L’azienda ha scelto infatti di equipaggiare il suo nuovo stabilimento con il sistema ENERGIRON®, messo a punto dalle due aziende italiane Tenova (gruppo Techint) e Danieli.

Si tratta di una conferma, arrivata a valle dell’utilizzo della stessa tecnologia nell’impianto pilota a idrogeno di Luleå (anch’esso in Svezia), operato da HYBRIT Development AB, joint-venture tra LKAB, SSAB e Vattenfall.

L’esperienza accumulata in questo progetto verrà sfruttata per lo sviluppo dell’impianto dimostrativo di Gällivare, che sarà in grado di produrre 1,35 milioni di tonnellate all’anno di DRI completamente carbon-free grazie all’utilizzo di idrogeno verde.
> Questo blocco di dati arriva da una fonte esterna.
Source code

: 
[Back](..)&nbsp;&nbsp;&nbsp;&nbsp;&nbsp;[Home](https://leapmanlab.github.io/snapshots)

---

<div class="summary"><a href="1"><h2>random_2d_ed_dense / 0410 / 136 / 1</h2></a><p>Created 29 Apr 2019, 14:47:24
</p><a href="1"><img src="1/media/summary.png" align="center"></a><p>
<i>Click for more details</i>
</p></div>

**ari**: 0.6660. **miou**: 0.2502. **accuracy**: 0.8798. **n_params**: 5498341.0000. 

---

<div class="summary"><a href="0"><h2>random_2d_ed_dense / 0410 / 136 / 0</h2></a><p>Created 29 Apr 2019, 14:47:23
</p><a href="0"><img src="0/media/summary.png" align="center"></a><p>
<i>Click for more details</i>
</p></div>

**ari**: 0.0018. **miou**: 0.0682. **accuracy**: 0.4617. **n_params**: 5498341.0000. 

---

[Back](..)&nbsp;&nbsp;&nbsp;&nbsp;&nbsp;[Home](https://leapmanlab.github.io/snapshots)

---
A differenza di altri impianti per la produzione di DRI, quello che LKAB sta realizzando a Gällivare utilizzerà un riscaldatore di processo elettrico, alimentato con energia rinnovabile, invece che un riscaldatore a gas, azzerando completamente le emissioni di CO2 del ciclo produttivo del DRI, che poi verrà impiegato dalla corporation siderurgica svedese SSAB come base per la produzione di acciaio fossil-free. “Siamo felici di poter proseguire il nostro viaggio verso la sostenibilità insieme a LKAB nella realizzazione del primo impianto di produzione industriale di DRI che, grazie all’innovativa tecnologia ENERGIRON®, produrrà acciaio fossil-free utilizzando un riscaldatore di processo elettrico” ha commentato Stefano Maggiolino, President & CEO di Tenova HYL. “Grazie alla nostra spinta verso l’innovazione, la produzione di DRI basata sull’idrogeno a zero emissioni è già diventata una realtà industriale”.